___ SOURCE TEXT
I have read the peel is bitter, and if not super fresh it can certainly be tough. I also use a teaspoon (the cheap really thin metal ones are best), but I often save the peels in the freezer to use in stock--I figure those small amounts are okay. If lucky enough to get fresh ginger (with transparent peel), use the whole thing with abandon!

Have you checked websites in Gilroy, California (the garlic capital of the world, which I truly believed after smelling the sublime aroma while driving past there!).

Years ago I made deviled eggs with smoked salmon incorporated into the yolks, but I can't remember how I did this. The yolks remained smooth. (And I did put a small piece of the salmon to show what was in them.) Anyway, I was able to find packages of Acme salmon scraps and trimmings in the fish section of a good grocery. Suggestions on how to do this?

ANGELA DAVIS: You can puree the egg yolks with smoked salmon and mayo to make something like a mousse. It works for dips, so I imagine it would work as a deviled egg filling too.

Hi love the chat-need last minute suggestions for a vegetarian coming to Passover seder. The simpler the better-Thanks

This morning I made this dish, which is so good and versatile. 

If you add the cilantro, some people might not realize it's in the black bean salad, so their servings will wind up in the trash. You don't want that, do you?

Probably since they made it big on Shark Tank ... .

Would love to know what RR recipes chatters have made.


For years, one of her Thai peanut curries was a staple in my house, and I used the sauce in this stir-fry recipe.

Spicy Peanut Chicken Stir-Fry

RECIPE: Spicy Peanut Chicken Stir-Fry

I’ve been making cured salmon from a recipe in Israeli Soul these days. Can I sub it for smoked salmon in any of those recipe?

ANGELA DAVIS: I'd use it where cold-smoked salmon is called for, such as the deviled eggs or scrambled eggs. You just won't have that smoky flavor.
______
STATED PROBLEM A:
What does the food chat call Gilroy, California?
STATED PROBLEM B:
List every ingredient that Angela Davis says to puree together in the food chat.
STATED PROBLEM C:
Carry on the food chat from its last line.
___ DATA PROVIDED
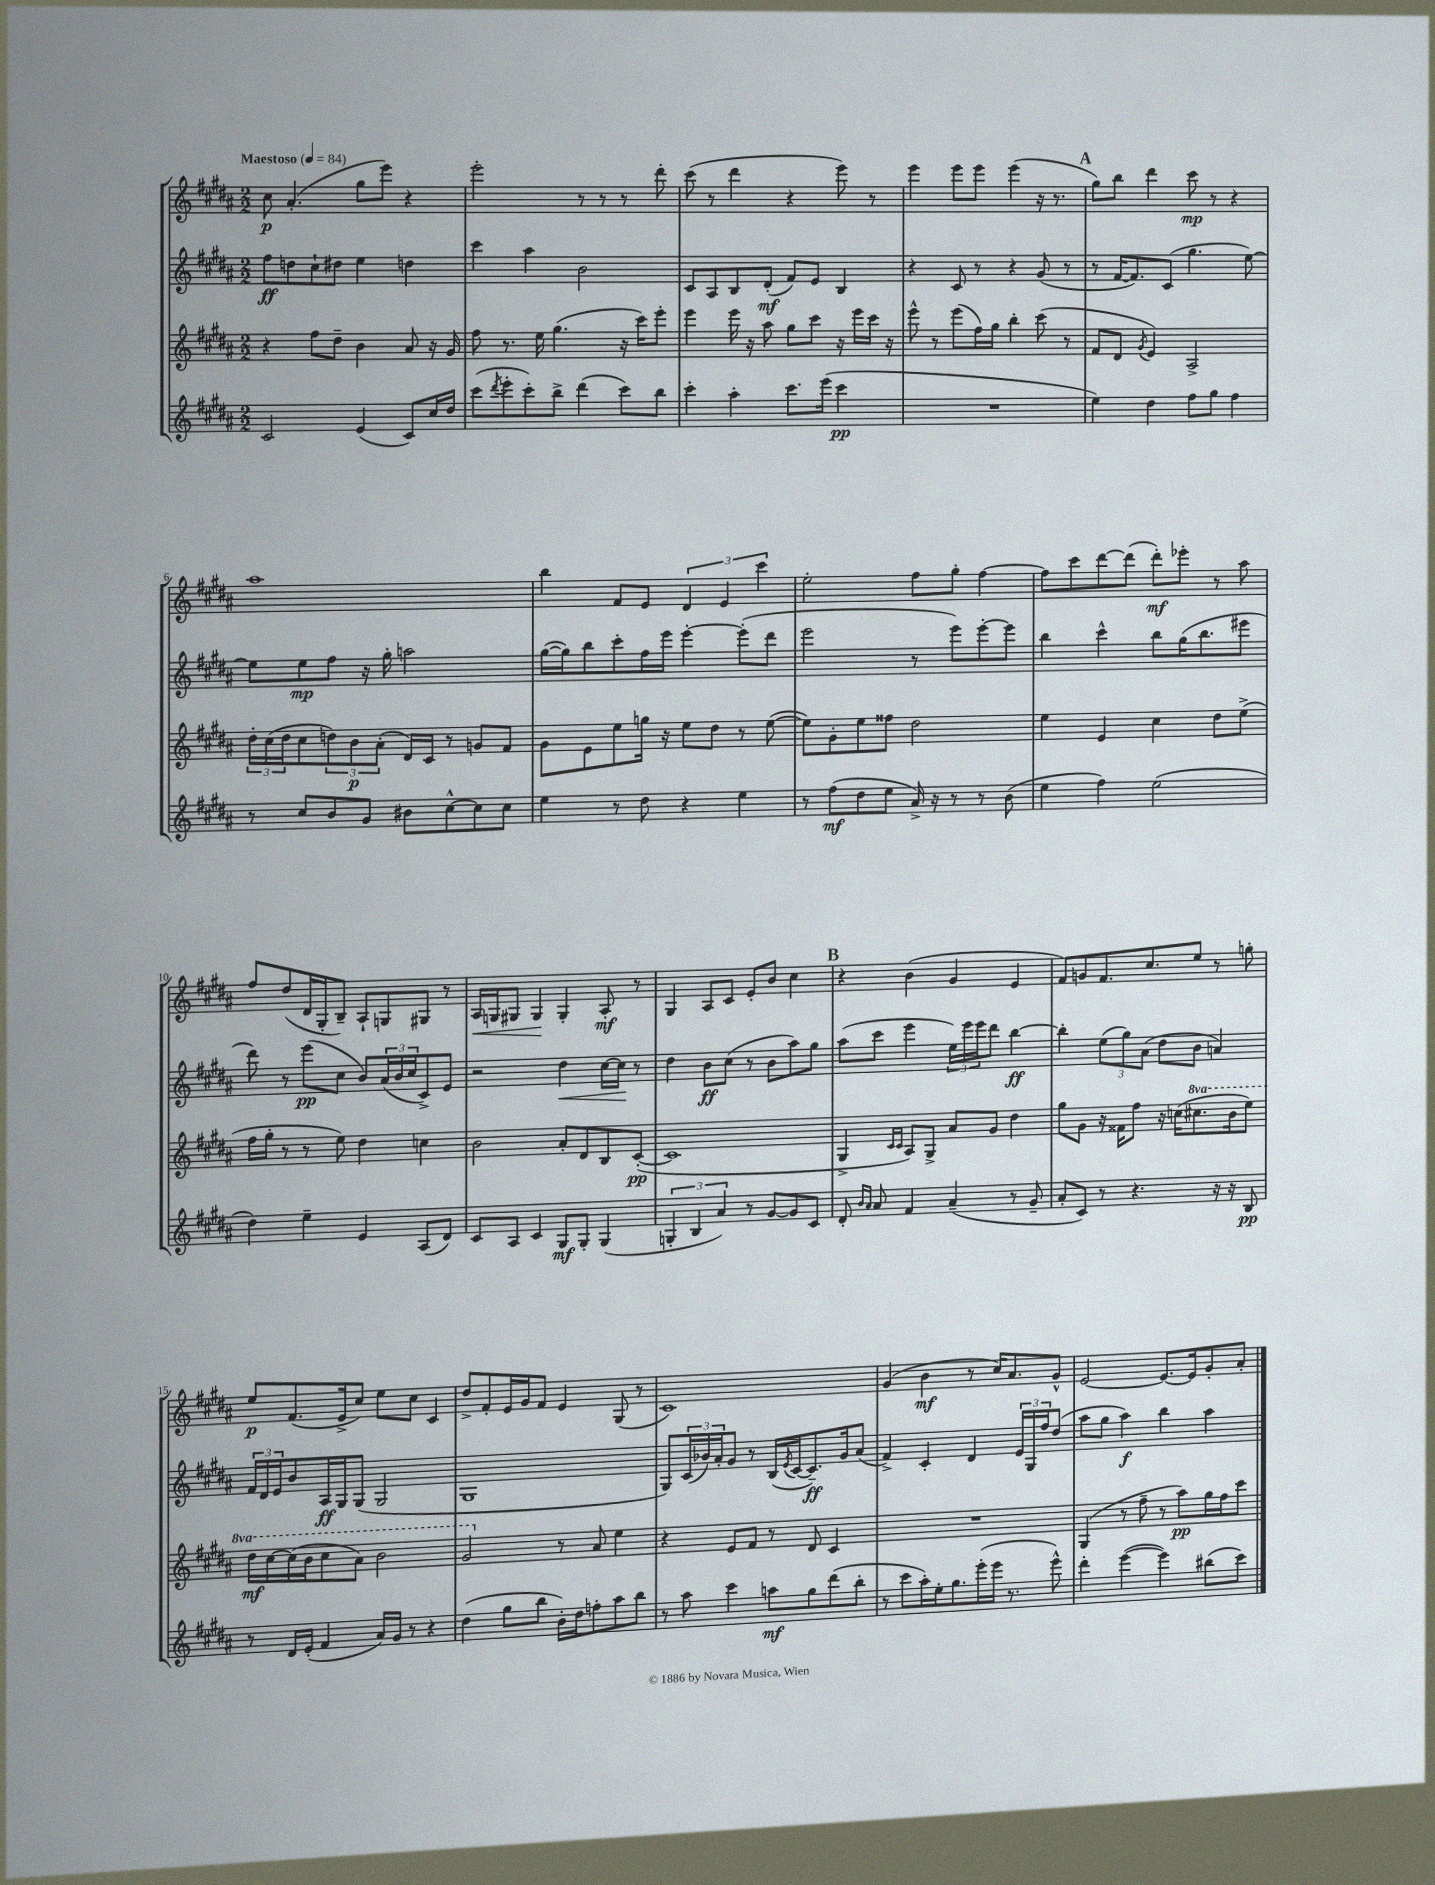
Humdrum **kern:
______
WRITTEN REPLY A:
The garlic capital of the world.

WRITTEN REPLY B:
Egg yolks, smoked salmon, mayo

WRITTEN REPLY C:
I know this is in real time, but I just turned off the current episode with her husband in the kitchen. I don't really eat any of her recipes--no fish or shellfish, no beef or lamb, no gluten or dairy--but I watch for technique. I do appreciate that she includes prep time in the 30 minutes--stir fry may be fast to cook, after 45 minutes of prep!

Had not seen any with her husband yet! I suspect he'll show up a few more times throughout the run of the show, which airs new episodes until the end of the month.

Hi! My family loves cauliflower, and occasionally I hit on just the right alchemy when roasting it only to come up short the next time. I've dismantled whole heads into florets, sliced slabs, and emptied bags of frozen. I've parboiled it before roasting or gone straight in with just salt and olive oil. Like Goldilocks, I don't want it too tough or too mushy. We all love the crispy bits. Is there a most reliable strategy?

Crank up the heat to 450 or even 500, and put the baking sheet in the oven while it's heating. Toss the cauliflower (I do like slabs, for creating more flat surfaces to sear on the baking sheet) in a bowl with olive oil, salt and whatever spice you like -- I'm a smoked-paprika freak, but also za'atar, and SUMAC. Make sure you aren't overcrowding the cauliflower -- you want space between all the pieces, so it roasts rather than steams. That should get you there.

I don't know that it counts as infused because it's actually pressed with lemons, but Zingerman's has a wonderful lemon olive oil (Agrumato Lemon Oil)--but it's not cheap. I don't see Greek olive oil specifically on their site, but they often have a lot of olive oils on offer.

I had a conversation with my aunt re self-rising flour. I don't want to overbuy because it won't keep. She said if I put it in the freezer, it will keep for a really long time. How is that possible? The freezer doesn't keep baking powder from losing its stuff, does it?

kinda apples and oranges. Flour will stay fresher longer in the freezer (whole grain flours benefit most because they can go rancid). baking powder (a mix of sodium bicarb and cream of tartar) loses its effectiveness to provide lift in baked goods -- after 6 months, per recommendations.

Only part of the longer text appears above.